From 1986, the group began restoration of W^{A} 165, the first locomotive built at NZR's Hillside Workshops in 1897. The locomotive was returned to steam in October 2000. The group then began running excursions from Gisborne.

== Lease ==
In March 2012, KiwiRail announced that it was mothballing the Napier-Gisborne section of the Palmerston North-Gisborne Line, due to the cost of repairing storm damage to the line. This put the future of Gisborne City Vintage Railway in question. In 2013, the group's president, Geoff Joyce, told the Gisborne District Council that the group was preparing a business case to lease the line from KiwiRail. The plan included leasing 34 km of track from Gisborne to Beach Loop. In September 2015, Gisborne City Vintage Railway signed a License to Occupy agreement with KiwiRail, which enables them to lease the line from Gisborne to Beach Loop. In addition to paying the lease, they also have to maintain that section of the line including all of the bridges.

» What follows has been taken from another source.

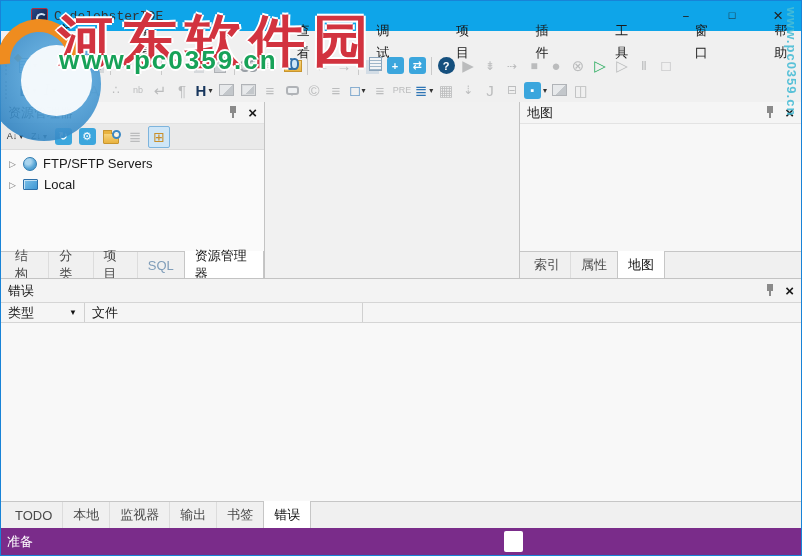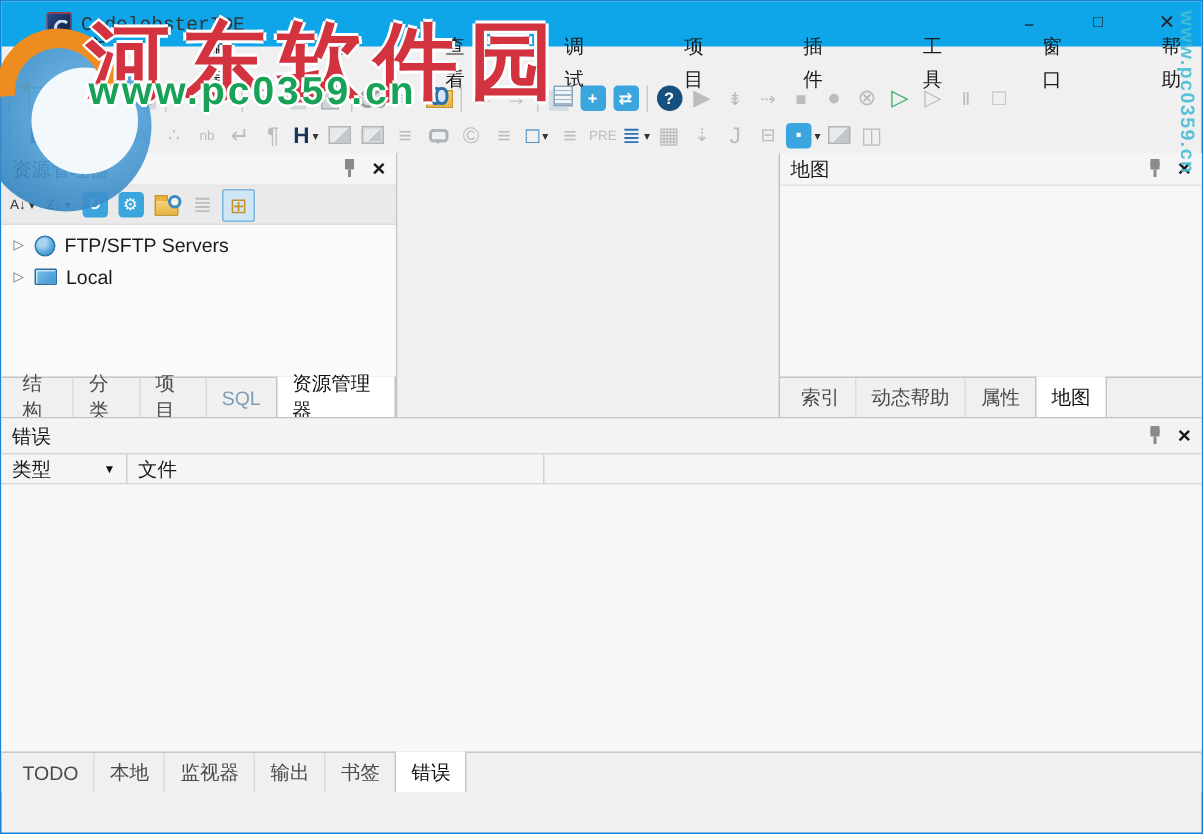"动态帮助" div.tab { html: <div>动态帮助</div> -> none }
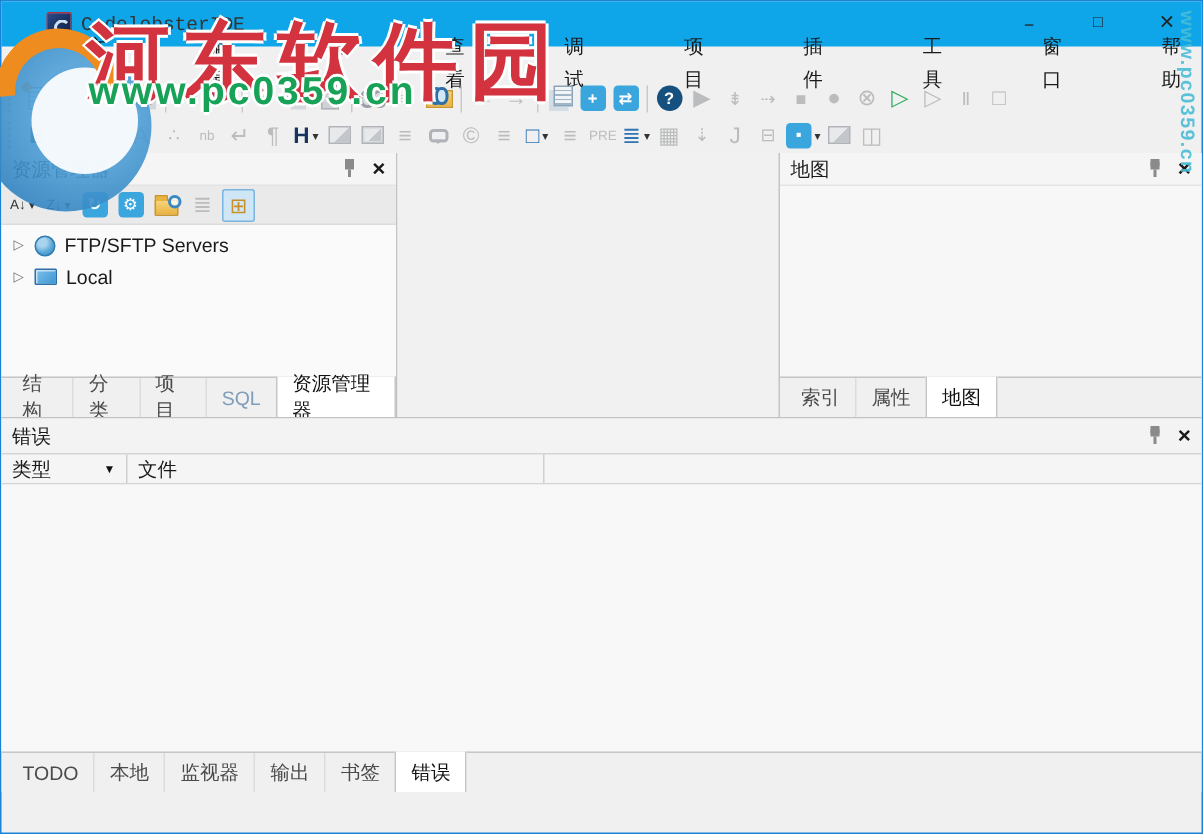"准备" div.statusbar { html: none -> <div> <span>准备</span> <span></span> </div> }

== Repairs and maintenance ==

As of 1 January 2021, damage to the track at Beach Loop was preventing Gisborne City Vintage Railway from operating south of Muriwai. In December 2022, the Eastland Group announced that the Tūranganui River railway bridge, used by the train to collect cruise ship passengers from the port was no longer considered safe. As an interim measure, a bus was arranged to take cruise ship passengers from the port to connect with the train. Later that month, the Gisborne City Vintage Railway reported that it aimed to raise $800,000 to undertake repairs and maintenance on the line to Muriwai.